Aidan’s family at a loss after water tragedy

Aidan Cupid

She can hardly speak, trembling on the verge of tears from one moment to the next. Shana Pars is outside her Minzett Drive home waiting for Aidan’s father, Keron Cupid, to appear.

“He doesn’t know what to do. He’s taking it so hard,” she said, just able to muster the power of speech herself.

“He was a beautiful little boy, full of love and energy. He touched everybody he met. Everyone
loved him.”
Aidan died on Saturday after getting into difficulties in a pond of water near the family home in Northward.

He was tall for his four years, his mother says, indicating about thigh high against her 5-foot, 9-nch frame. When she and Aidan appeared for his first day at George Town Primary, she continues, “the teacher looked at him and said ‘first grade only’? He’s too big for that.’

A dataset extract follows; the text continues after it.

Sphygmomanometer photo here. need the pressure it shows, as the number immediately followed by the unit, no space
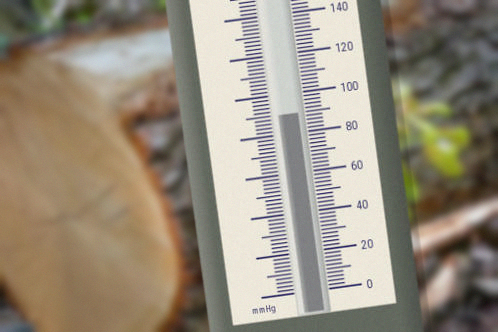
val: 90mmHg
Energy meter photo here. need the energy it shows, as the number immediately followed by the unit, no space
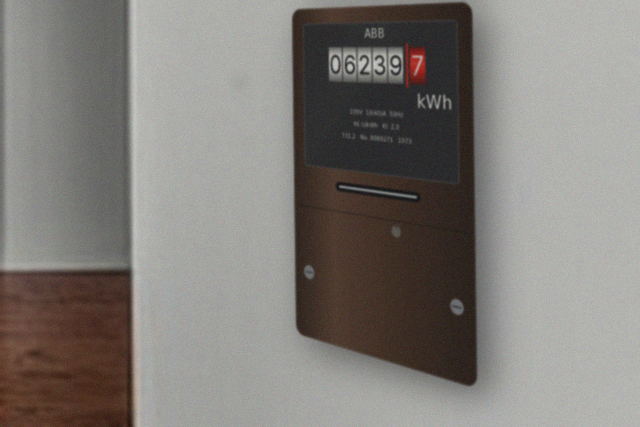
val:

“His sister is taking it so hard,” Ms Pars says, motioning toward the family’s flat nearly the end of the cul de sac. Older than her brother the 13-year-old was with Aidan and a group of five or six other neighbourhood children when he slipped into the pond at the nearby construction site.

One neighbour said he had been out for a walk, had returned and was about to shower when a he heard a knock at the door just after 1:30pm.

“I ran out and no one was there, but a boy was in the yard and others were across the street. I asked what was going on and he said someone had fallen into the water. They were knocking on all the doors asking for help”

A part-time firefighter and part-time police officer, the neighbour raced around the corner, through the site entrance and across a hundred yards of mud and rubble to the enormous rectangular pond  surrounded by mountains of dredged aggregate, idle backhoes and a lone “no trespassing” sign.

“Others had started to arrive also, and I tried to organise it a little. I put one guy to the left and one to the right and said we would take turns diving and looking. I asked anyone with a mask, a flashlight, anything to bring it because the water is so murky and deep. You get just under the surface and all the light dissipates.”

The pond is between 25 feet and 35 feet deep, he said, judging by the surrounding piles of sand and stone, and the watermarks extending up to the hydraulic pumps on the backhoes.

A no trespass sign near to the pond

Already 10 minutes had elapsed since Aidan had vanished beneath the water, he said, ”then it was 15 minutes and 20 minutes, and we couldn’t find him. You keep going though, you want to keep going just because you never know, because you might find something. You don’t want to give up.

“I knew him,” he said of Aidan. “He had been part of the neighbourhood, playing, riding up and down with all the others, I had seen him just that morning in the street.”

The first 911 call was placed by the sister. A second one was quickly placed by another neighbour, immediately adjacent to the site. Police appeared about 20 minutes later and took another 30 minutes to find the body.

“I am so upset with the developer, I don’t know what to say,” Ms Pars says, nodding at the street and envisioning the activity. “The neighbourhood is filled with children, riding bicycles and scooters up and down. The parents are outside in the yards, watching and talking.

“He was a joy and now I don’t know what to do,” she said, her eyes drifting, losing focus, staring absently at her cellphone. “There are so many children, and there is no fence there and no 4-year-old can read a ‘no trespassing’ sign.

“And then there are explosions as they dig out over there. It rattles the walls of the house and you don’t know what’s going on.”

Shana Pars can barely describe what happens next.

“We have to wait till Thursday before they release the body,” she said, clinging hard to her composure. “They have to do an autopsy.”

Already, she has had visits from Bodden Town MLAs Dwayne Seymour and Mark Scotland, Minster for Education Rolston Anglin and Chief Officer Mary Rodrigues, and Deputy Governor Franz Manderson.

Ms Pars declined to be photographed, almost inaudibly offering “this isn’t a good time. Maybe in the next couple of days.”

Police say enquiries into the circumstances surrounding the incident are ongoing and further details will be made available in due course.